* _What you are asked to do_:
Write the data out verbatim.

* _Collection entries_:
============================================================

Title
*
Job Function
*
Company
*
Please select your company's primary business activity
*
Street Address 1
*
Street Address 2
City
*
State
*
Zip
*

============================================================

* _Task answer_:
Title
*
Job Function
*
Company
*
Please select your company's primary business activity
*
Street Address 1
*
Street Address 2
City
*
State
*
Zip
*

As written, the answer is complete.